My premise is that R packages do provide a lot of things that you need for a "reproducible research project". Let's discuss what is missing, to see if it is reasonable to create it.

@cboettig I completely agree that conceptual challenges are at least as big. These will never go away entirely, but good tools can help directing researchers towards good practices.

Answer 6 · 2015-03-19T18:46:44.000Z

I do love the idea of an R-based build system and the Make-like aspects of remake are very cool. But it also illustrates how working within the R package system encourages (forces?) you to "function all the things". You will have to pry my scripts from my cold dead hands. 😁

I should learn something about Grunt ….

Answer 7 · 2015-03-19T18:50:13.000Z

Thanks for this discussion @gaborcsardi

One missing piece here is automating documentation for data. @cboettig EML package is a good eg of a tool that can help automate dataset curation in R. metadata for data is the kind of thing most people forget about but makes data reuse so much easier, and at least EML can create granular machine readable metadata files to make dataset submission to online repos easy

Answer 8 · 2015-03-19T18:51:45.000Z

Agree with @sckott , but also if the data are too large and are potentially dynamic, pointing to DOI'd snapshots (a la dataOne?) is an important thing to consider too.

Answer 9 · 2015-03-19T18:53:27.000Z

@jread-usgs In the future we should also be able to just do this with Dat.
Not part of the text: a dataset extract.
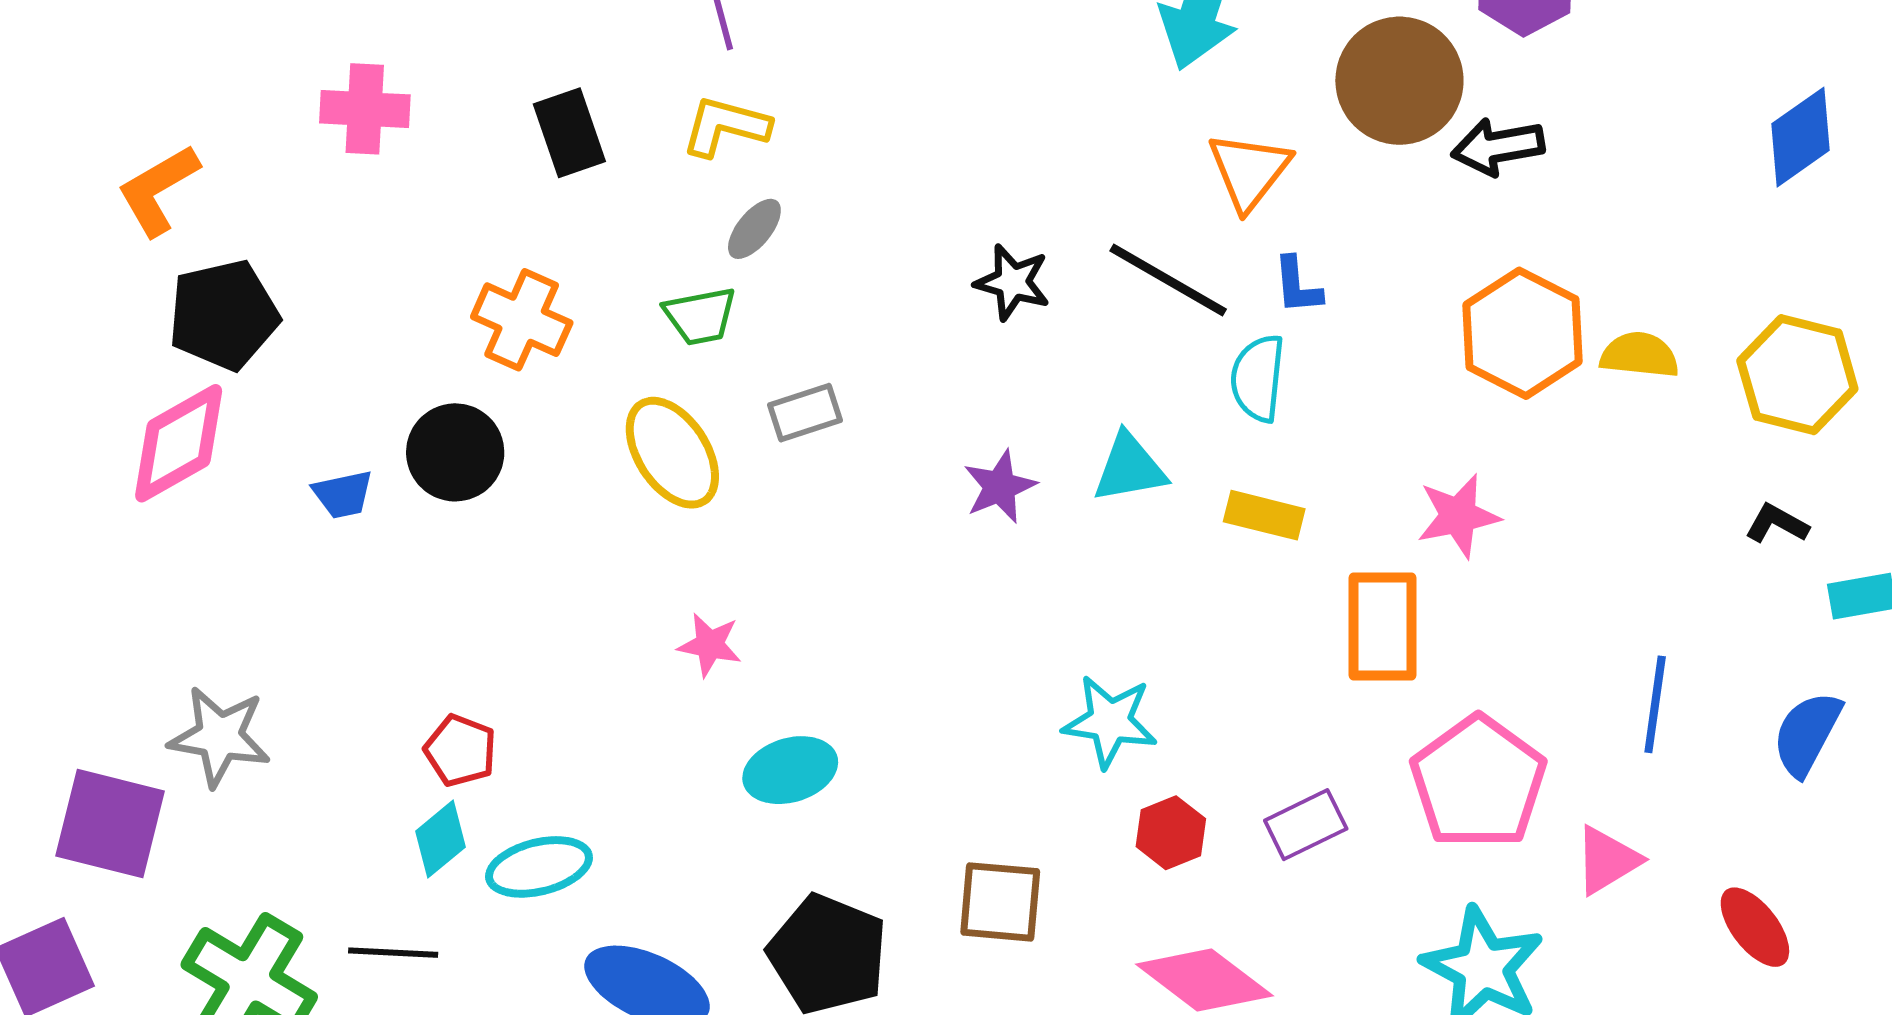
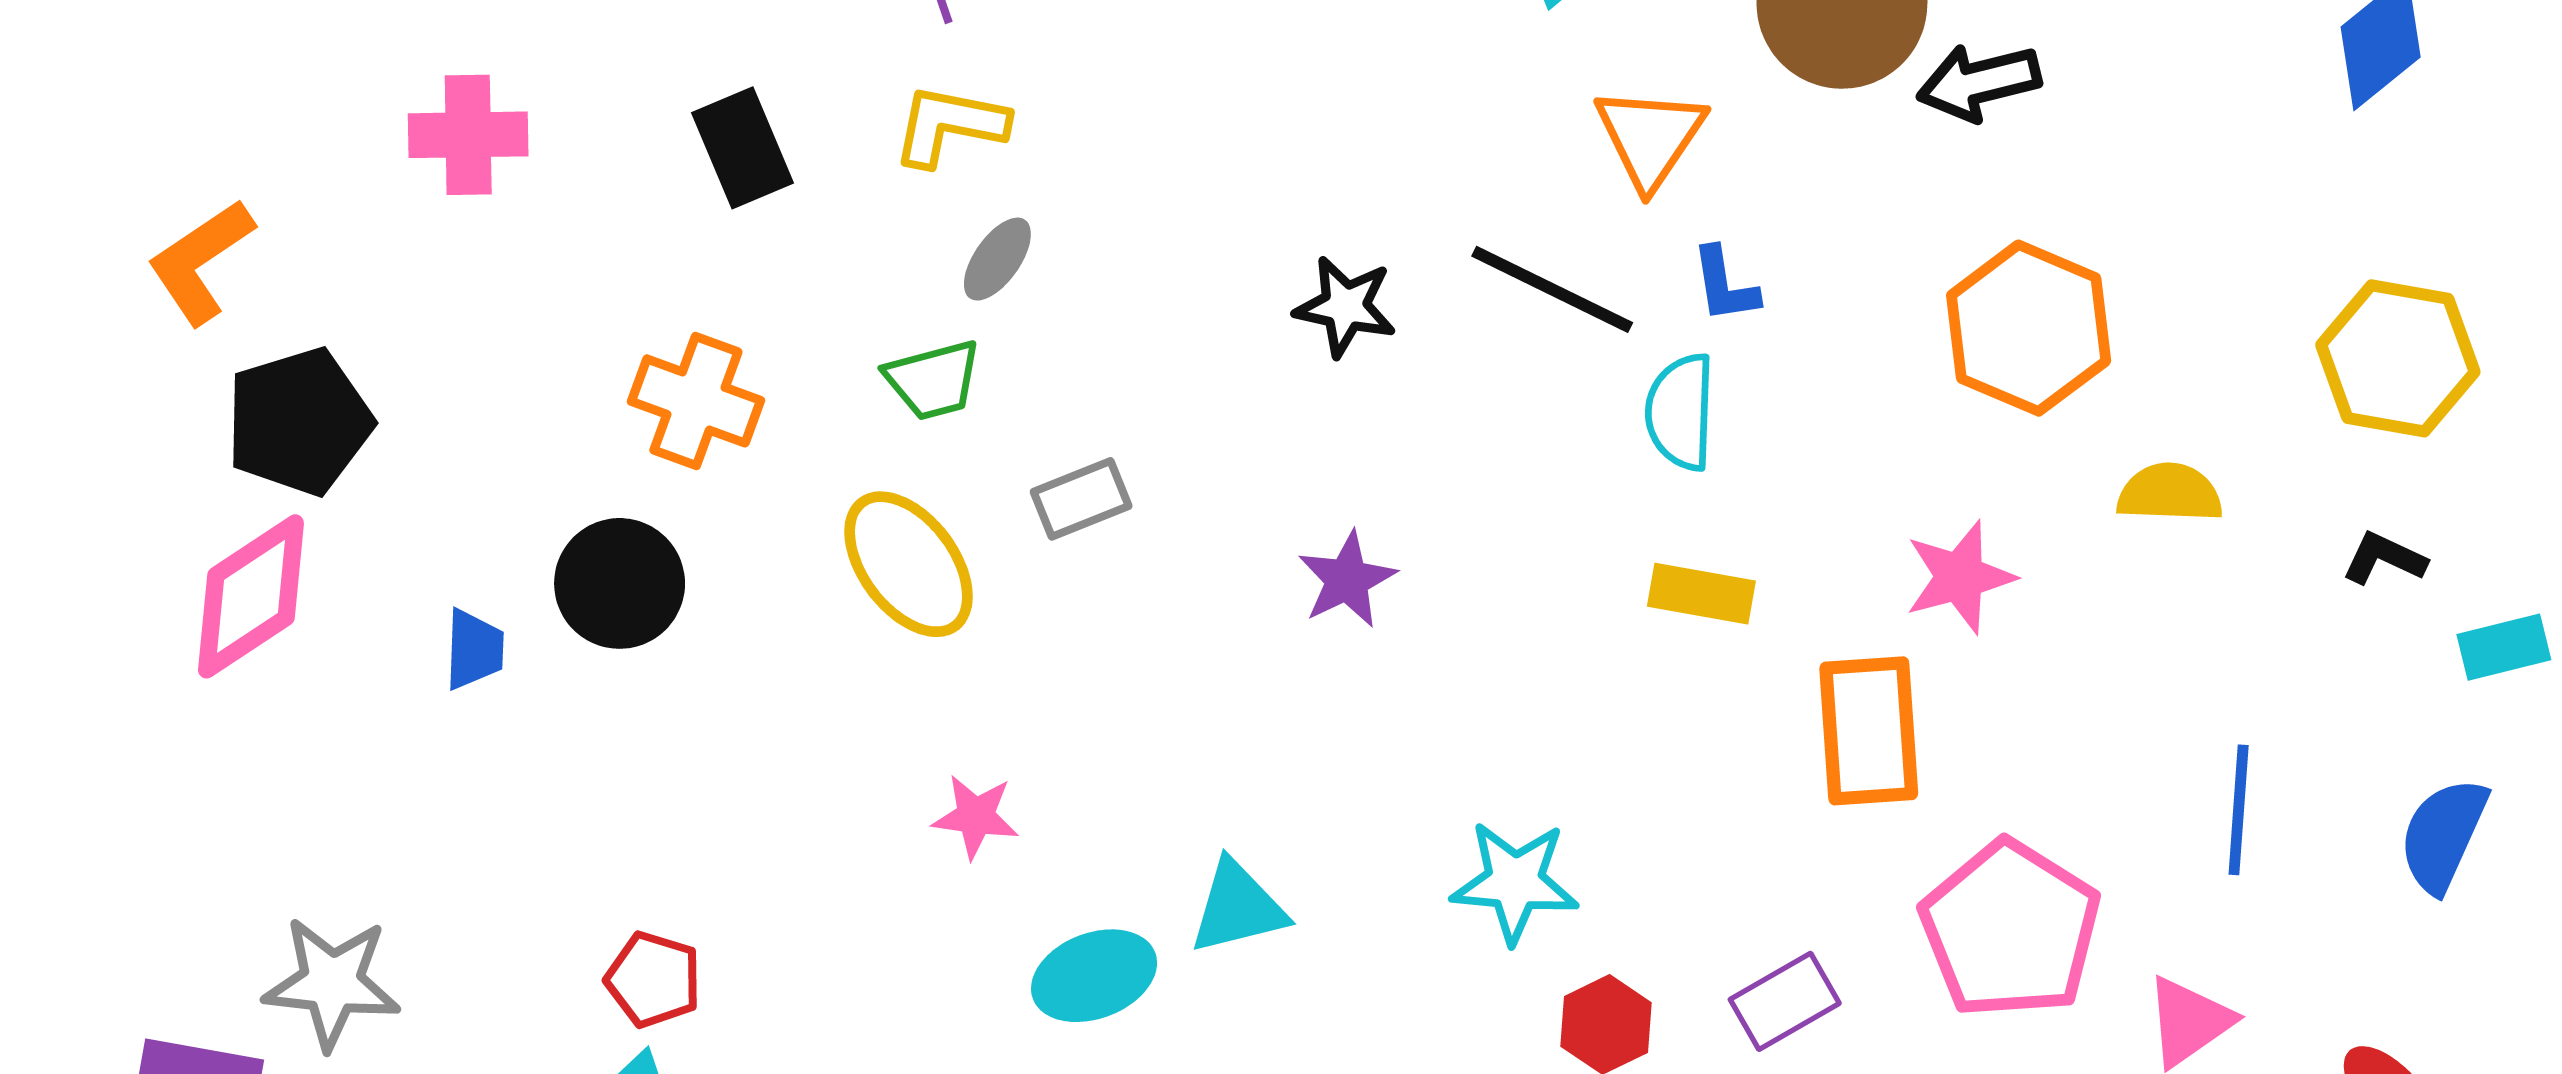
yellow semicircle: (1639, 355) -> (2170, 493), moved
cyan triangle: (1129, 468) -> (1238, 907), moved
blue trapezoid: (343, 494) -> (474, 649), turned -72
Such that the package contains a dat remote and appropriate metadata. Then a user can just dat clone when retrieving the raw data. This is planned functionality for rDat.

Answer 10 · 2015-03-19T18:55:28.000Z

@karthik excited for that to be a reality. cool.
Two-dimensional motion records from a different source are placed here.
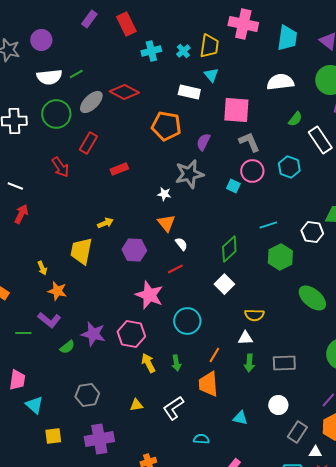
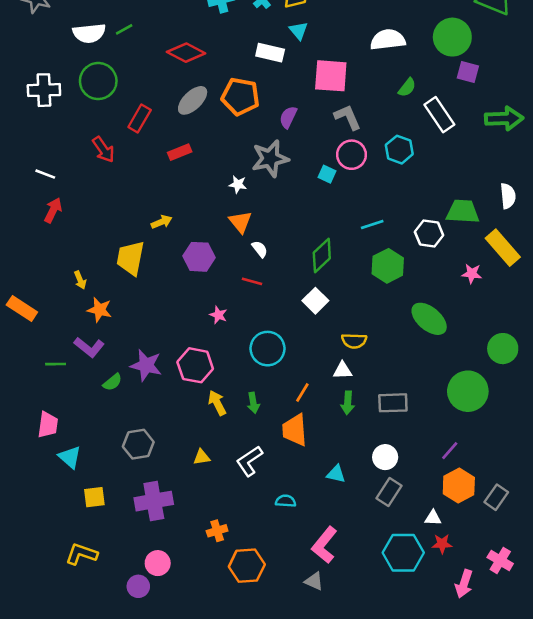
gray ellipse: (91, 102) -> (193, 100), moved
red line: (175, 269) -> (252, 281), turned 42
pink star: (149, 295) -> (218, 315), size x0.5
gray rectangle: (297, 432) -> (389, 492), moved

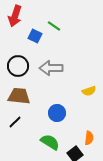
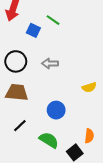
gray arrow: (51, 68) -> (50, 63), size x0.7
black line: (15, 122) -> (20, 126), moved

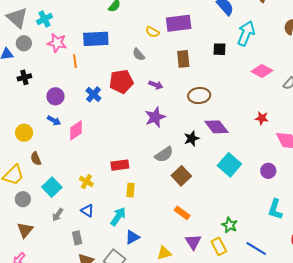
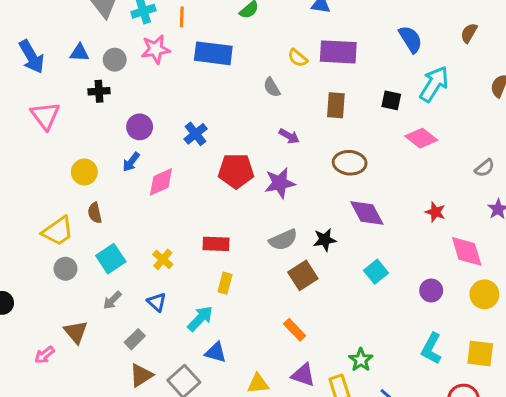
gray circle: (24, 43) -> (115, 60), moved
pink star: (57, 43) -> (156, 49), turned -30
orange line: (75, 61) -> (182, 17), moved
pink diamond: (262, 71) -> (421, 138), moved
red pentagon: (121, 81) -> (236, 171), moved
blue arrow: (54, 121) -> (131, 162), turned 88
black star: (192, 139) -> (325, 240), moved
cyan square: (229, 165) -> (376, 272), size x0.7
brown triangle: (25, 230) -> (76, 332), moved, turned -30
blue triangle: (132, 237) -> (216, 352), turned 35
gray rectangle: (77, 238) -> (135, 339), turned 48
purple triangle: (193, 242) -> (303, 375), turned -48

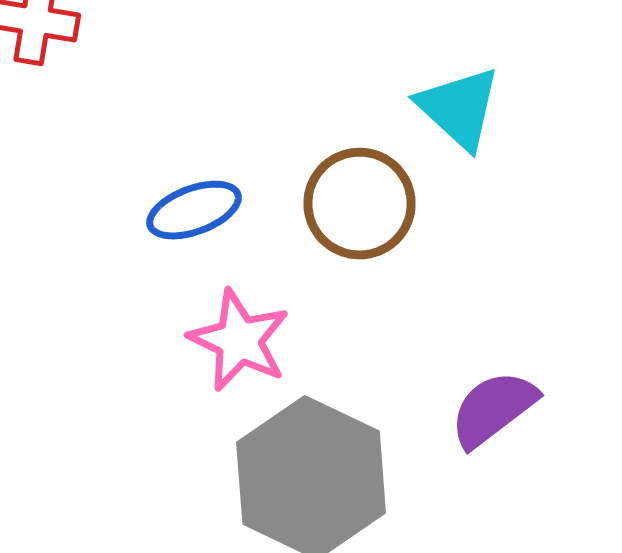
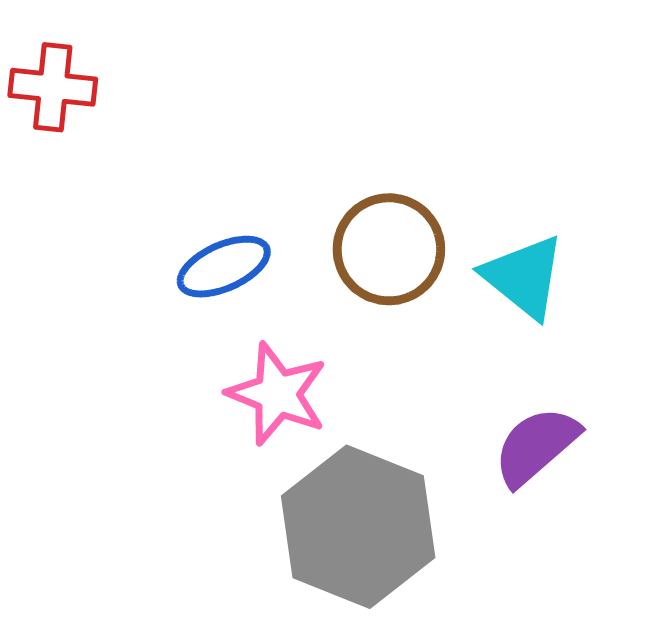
cyan triangle: (459, 108) -> (524, 277), moved

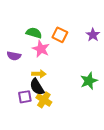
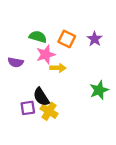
purple star: (93, 35) -> (95, 39), moved
pink star: (41, 49) -> (46, 55), turned 30
yellow arrow: (39, 74) -> (58, 68), moved

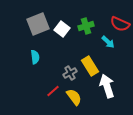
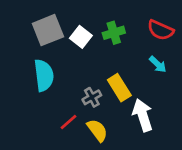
cyan arrow: (108, 42) -> (158, 64), moved
cyan semicircle: (35, 57) -> (44, 75), size x1.6

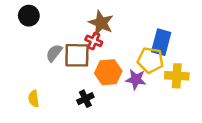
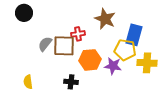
brown star: (101, 23) -> (105, 19), moved
red cross: (94, 41) -> (78, 34), turned -32
black cross: (85, 99) -> (71, 82), turned 32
Answer 11 · 2015-03-19T18:59:59.000Z

All good ideas. Quick comments:

I like dat very much, and of course we can have "plugins" (small R packages, really), that add various data sources, like DOIs.
If small data is polymorphic, that's fine, put it in the R package (or a separate R package by itself, and put that R package into git). So this could be a plugin, too. Obviously, less functional than dat, but sometimes this is enough.
You can document data in an R package. I understand, that this is not always flexible enough, and then you can just use an EML(-like) plugin.
I like scripts, and definitely want to keep them in the workflow. :)

Answer 12 · 2015-03-21T14:41:04.000Z

This topic/thread has sparked an interesting discussion in our office, and I wanted to bring up a point that @lawinslow made that I had missed: Often the point of packages is to abstract elements of the data processing, which is in direct conflict with the concepts of reproducible research. Of course the guts would be available in the source, but the points of emphasis may be at odds for the two concepts. The discussion about scripts vs functions that @jennybc brought up are also supporting this need. Just another thing to consider as part of the high-level discussion "R packages as reproducible research".

Answer 13 · 2015-03-21T15:25:09.000Z

@jread-usgs I was probably unclear about a lot of things. I didn't mean to say that all R packages are research.

I agree that packages are abstractions, in a sense all of programming is about making abstractions. For the concerns of the research, at any given stage (i.e. at a git commit) of the project these abstractions correspond to some specific implementations. (At least if you want to execute them, you need implementations.) And that is all you need to make the research reproducible.

As for scripts, I think they are fine. We can just put them in inst/scripts and then have our tools handle them appropriately. E.g. the "make system" should be able to run scripts, etc.

Answer 14 · 2015-03-26T19:06:23.000Z

I made some notes and put them up at https://docs.google.com/document/d/1EnQzDe1gp-j_bdg8WXZjFr9mFk2-DutgJxNZhRZQ3bU/edit?usp=sharing

Answer 15 · 2015-03-27T23:08:00.000Z

Hi all. I've just created the repository we discussed yesterday. The README can host our notes from yesterday and developing thoughts:

https://github.com/ropensci/rrrpkg

I'm about to take @hadley's notes and dump them in. I may also take a pass through, in case I can add anything. Please feel free to add more via PR or ask me if you want to be a collaborator.